━━ DATA FOR ANALYSIS
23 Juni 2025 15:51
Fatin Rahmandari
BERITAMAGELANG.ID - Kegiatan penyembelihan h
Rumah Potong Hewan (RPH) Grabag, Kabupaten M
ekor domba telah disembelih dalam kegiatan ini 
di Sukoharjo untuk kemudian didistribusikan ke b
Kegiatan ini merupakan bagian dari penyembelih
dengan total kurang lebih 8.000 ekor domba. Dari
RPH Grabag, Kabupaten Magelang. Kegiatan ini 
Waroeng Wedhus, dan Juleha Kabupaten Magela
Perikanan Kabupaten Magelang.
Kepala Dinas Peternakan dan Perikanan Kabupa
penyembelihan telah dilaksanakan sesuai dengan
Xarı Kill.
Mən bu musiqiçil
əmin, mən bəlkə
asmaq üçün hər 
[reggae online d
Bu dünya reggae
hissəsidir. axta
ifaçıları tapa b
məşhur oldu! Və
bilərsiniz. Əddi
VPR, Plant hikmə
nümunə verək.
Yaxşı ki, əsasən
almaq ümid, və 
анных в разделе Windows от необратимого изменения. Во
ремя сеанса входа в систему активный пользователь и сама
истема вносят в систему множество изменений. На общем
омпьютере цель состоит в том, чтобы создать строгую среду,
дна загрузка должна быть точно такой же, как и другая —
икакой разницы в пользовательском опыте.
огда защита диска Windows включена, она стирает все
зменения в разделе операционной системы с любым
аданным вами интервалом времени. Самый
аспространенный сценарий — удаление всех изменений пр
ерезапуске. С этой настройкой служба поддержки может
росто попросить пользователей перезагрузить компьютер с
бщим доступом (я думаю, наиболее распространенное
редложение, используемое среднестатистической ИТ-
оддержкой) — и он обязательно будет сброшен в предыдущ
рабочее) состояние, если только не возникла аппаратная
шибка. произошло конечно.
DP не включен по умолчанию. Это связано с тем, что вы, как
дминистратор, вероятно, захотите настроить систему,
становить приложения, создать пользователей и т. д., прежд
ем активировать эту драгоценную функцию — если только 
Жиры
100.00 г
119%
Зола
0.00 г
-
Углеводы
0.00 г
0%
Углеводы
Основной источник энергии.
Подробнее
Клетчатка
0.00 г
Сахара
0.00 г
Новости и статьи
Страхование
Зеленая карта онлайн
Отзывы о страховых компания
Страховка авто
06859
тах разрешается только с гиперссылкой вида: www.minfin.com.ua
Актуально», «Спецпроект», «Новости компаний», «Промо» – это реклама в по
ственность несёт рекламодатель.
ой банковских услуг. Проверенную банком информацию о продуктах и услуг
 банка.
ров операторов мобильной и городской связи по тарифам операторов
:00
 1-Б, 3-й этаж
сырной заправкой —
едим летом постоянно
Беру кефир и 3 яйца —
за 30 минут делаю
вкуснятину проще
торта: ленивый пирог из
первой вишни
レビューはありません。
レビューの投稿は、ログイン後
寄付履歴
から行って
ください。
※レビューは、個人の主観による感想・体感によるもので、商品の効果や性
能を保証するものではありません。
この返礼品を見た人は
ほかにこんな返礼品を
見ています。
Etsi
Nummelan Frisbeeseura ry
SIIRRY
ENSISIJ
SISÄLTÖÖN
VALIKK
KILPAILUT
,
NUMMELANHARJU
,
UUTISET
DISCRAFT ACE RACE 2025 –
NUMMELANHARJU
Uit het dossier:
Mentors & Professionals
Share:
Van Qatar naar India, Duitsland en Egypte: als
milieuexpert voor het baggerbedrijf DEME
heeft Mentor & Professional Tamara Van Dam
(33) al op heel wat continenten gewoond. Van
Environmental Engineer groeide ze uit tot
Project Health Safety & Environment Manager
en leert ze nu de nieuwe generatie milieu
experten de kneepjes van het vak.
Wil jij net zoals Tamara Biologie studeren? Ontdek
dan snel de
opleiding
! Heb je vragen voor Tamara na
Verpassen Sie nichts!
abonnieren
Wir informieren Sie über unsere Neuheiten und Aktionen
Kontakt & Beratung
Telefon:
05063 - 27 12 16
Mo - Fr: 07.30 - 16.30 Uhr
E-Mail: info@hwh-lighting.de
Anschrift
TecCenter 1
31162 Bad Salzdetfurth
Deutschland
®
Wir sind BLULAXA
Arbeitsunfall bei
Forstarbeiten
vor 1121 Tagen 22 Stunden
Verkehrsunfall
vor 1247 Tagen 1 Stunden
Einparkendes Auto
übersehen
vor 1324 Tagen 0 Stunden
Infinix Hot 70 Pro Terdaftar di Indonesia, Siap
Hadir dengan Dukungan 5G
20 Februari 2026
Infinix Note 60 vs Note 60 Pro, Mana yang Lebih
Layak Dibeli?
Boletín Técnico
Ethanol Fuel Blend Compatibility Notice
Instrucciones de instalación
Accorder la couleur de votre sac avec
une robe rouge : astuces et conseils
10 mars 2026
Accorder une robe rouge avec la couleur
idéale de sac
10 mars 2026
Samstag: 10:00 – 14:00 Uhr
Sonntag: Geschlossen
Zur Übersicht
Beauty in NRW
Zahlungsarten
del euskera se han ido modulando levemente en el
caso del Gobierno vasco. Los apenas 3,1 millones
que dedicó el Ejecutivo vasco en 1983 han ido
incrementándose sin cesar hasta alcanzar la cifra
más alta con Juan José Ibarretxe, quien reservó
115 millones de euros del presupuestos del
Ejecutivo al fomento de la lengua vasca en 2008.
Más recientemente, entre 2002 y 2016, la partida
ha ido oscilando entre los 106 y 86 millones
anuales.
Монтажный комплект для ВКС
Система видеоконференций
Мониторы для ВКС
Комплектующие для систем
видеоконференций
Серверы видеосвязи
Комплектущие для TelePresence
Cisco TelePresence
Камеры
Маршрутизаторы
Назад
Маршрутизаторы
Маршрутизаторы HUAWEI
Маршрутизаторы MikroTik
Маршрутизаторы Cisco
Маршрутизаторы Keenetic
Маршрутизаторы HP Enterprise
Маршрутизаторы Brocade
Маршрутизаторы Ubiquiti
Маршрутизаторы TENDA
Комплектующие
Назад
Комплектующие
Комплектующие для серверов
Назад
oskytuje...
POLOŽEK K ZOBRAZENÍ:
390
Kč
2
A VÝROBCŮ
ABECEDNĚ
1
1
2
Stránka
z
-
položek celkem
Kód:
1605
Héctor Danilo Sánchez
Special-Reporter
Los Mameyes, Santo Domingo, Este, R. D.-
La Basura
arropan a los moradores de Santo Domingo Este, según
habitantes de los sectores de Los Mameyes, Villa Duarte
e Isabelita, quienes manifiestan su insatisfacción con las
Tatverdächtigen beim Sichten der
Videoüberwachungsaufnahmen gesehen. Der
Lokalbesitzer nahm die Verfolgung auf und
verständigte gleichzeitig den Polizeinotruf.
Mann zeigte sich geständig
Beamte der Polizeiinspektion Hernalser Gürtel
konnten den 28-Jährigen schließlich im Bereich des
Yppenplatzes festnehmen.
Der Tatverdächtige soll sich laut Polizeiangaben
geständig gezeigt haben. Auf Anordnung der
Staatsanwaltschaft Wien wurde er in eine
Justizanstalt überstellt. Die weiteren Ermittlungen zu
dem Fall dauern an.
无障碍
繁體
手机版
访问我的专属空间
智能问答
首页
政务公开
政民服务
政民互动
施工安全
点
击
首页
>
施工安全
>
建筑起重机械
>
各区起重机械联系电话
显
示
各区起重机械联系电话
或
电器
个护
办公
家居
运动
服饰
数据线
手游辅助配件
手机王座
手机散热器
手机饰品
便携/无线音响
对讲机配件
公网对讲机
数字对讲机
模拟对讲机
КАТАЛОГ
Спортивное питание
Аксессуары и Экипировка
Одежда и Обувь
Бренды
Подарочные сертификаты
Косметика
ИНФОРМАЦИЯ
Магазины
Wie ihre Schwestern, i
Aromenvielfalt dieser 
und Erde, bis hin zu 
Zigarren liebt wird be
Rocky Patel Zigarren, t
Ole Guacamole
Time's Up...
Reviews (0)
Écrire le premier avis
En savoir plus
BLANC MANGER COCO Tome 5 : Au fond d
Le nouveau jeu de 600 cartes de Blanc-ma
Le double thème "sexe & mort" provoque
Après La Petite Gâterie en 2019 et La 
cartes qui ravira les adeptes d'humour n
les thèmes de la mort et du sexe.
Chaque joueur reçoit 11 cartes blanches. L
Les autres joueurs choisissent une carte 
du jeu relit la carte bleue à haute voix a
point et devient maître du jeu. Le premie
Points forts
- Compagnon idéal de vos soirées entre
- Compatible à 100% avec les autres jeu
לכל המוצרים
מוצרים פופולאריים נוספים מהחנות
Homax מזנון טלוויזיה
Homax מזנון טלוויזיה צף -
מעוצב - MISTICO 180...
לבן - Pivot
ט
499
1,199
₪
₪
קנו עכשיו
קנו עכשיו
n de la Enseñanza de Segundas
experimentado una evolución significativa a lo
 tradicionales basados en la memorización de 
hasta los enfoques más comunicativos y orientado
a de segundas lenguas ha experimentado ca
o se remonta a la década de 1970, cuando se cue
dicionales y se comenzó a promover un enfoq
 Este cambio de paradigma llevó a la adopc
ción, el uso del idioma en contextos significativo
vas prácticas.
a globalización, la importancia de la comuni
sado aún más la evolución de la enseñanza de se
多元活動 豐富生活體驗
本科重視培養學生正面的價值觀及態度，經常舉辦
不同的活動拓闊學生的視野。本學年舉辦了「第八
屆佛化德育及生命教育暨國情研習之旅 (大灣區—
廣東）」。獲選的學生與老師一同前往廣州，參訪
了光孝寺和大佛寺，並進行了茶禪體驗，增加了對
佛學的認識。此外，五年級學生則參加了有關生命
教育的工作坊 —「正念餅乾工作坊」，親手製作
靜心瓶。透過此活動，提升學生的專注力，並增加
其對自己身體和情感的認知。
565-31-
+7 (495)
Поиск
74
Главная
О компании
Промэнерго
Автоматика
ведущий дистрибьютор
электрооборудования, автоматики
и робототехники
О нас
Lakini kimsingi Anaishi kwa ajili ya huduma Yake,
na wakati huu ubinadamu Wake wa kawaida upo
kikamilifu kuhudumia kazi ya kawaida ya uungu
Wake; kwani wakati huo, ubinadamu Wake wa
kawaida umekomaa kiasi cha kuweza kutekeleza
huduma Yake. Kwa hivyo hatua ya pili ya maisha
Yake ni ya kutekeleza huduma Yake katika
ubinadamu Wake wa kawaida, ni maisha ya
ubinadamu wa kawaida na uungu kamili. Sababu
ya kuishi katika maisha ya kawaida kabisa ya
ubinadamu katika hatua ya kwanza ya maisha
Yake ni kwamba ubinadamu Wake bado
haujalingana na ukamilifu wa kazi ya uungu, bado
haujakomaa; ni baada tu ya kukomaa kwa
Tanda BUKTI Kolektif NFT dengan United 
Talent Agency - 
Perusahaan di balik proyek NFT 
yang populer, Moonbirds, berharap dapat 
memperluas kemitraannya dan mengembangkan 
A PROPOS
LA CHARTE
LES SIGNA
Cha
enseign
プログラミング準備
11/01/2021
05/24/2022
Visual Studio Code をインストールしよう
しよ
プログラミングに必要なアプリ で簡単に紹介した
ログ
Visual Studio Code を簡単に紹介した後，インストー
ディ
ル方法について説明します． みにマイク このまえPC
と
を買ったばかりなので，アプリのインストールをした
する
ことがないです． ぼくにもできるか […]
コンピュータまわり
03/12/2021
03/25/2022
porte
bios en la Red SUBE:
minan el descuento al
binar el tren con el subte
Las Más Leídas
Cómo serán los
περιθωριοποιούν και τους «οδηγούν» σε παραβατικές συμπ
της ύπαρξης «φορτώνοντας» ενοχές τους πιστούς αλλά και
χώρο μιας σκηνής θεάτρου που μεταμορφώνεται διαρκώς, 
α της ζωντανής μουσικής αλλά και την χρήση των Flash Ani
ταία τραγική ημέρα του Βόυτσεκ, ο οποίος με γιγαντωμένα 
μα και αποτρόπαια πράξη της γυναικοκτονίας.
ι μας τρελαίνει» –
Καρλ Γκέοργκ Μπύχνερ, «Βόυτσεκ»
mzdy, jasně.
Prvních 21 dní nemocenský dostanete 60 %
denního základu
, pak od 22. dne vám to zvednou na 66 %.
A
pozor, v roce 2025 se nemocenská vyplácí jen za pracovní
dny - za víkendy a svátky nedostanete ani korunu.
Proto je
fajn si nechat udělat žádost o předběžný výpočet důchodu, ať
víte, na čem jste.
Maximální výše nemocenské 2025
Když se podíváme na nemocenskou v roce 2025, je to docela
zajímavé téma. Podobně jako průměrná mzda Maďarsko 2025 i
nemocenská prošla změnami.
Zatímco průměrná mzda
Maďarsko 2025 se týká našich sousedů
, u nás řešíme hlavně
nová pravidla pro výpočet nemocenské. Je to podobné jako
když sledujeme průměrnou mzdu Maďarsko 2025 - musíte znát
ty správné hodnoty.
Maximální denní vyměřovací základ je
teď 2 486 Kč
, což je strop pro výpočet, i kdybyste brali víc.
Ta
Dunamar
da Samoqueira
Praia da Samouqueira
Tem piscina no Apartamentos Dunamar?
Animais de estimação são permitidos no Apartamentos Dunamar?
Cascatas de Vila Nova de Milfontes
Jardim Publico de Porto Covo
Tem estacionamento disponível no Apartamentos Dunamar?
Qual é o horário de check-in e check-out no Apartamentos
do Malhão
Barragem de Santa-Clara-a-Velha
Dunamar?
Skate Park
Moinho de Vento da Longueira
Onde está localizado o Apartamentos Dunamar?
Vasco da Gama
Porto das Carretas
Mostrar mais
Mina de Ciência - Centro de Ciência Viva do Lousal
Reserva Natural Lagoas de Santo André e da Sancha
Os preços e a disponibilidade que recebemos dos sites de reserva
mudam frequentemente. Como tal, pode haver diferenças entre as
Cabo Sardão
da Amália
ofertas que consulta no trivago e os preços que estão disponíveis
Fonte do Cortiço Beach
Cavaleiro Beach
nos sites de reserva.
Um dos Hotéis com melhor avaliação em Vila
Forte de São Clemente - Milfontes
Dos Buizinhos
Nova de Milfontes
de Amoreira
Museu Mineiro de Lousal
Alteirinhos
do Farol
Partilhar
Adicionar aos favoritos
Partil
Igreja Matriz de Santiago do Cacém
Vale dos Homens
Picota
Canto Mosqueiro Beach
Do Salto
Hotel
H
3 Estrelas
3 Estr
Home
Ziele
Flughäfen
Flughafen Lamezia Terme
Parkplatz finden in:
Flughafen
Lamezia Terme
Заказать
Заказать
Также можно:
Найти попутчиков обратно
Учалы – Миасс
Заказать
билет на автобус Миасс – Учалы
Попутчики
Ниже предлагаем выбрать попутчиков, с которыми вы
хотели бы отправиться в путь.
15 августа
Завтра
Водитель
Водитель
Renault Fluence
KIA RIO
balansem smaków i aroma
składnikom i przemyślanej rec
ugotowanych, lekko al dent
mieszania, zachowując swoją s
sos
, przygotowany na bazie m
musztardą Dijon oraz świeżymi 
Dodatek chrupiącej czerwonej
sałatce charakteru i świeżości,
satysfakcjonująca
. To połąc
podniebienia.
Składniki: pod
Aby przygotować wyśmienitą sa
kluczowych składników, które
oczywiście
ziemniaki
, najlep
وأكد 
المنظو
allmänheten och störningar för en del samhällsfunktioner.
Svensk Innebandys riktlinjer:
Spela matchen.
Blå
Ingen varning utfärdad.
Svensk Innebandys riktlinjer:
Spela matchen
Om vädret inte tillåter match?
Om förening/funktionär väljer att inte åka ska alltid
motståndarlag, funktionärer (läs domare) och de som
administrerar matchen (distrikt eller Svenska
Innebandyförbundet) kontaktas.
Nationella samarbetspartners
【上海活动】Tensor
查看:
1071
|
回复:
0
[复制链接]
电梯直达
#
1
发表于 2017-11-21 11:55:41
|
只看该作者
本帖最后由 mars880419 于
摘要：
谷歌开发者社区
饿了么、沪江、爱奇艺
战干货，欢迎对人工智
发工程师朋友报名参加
━━━━
» **ABOUT THIS TASK**
Rewrite the data from its first line through the line containing "dengan total kurang", inclusive, as a numbered list, omitting any blank lines.

» **COMPLETED TASK**
1. 23 Juni 2025 15:51
2. Fatin Rahmandari
3. BERITAMAGELANG.ID - Kegiatan penyembelihan h
4. Rumah Potong Hewan (RPH) Grabag, Kabupaten M
5. ekor domba telah disembelih dalam kegiatan ini 
6. di Sukoharjo untuk kemudian didistribusikan ke b
7. Kegiatan ini merupakan bagian dari penyembelih
8. dengan total kurang lebih 8.000 ekor domba. Dari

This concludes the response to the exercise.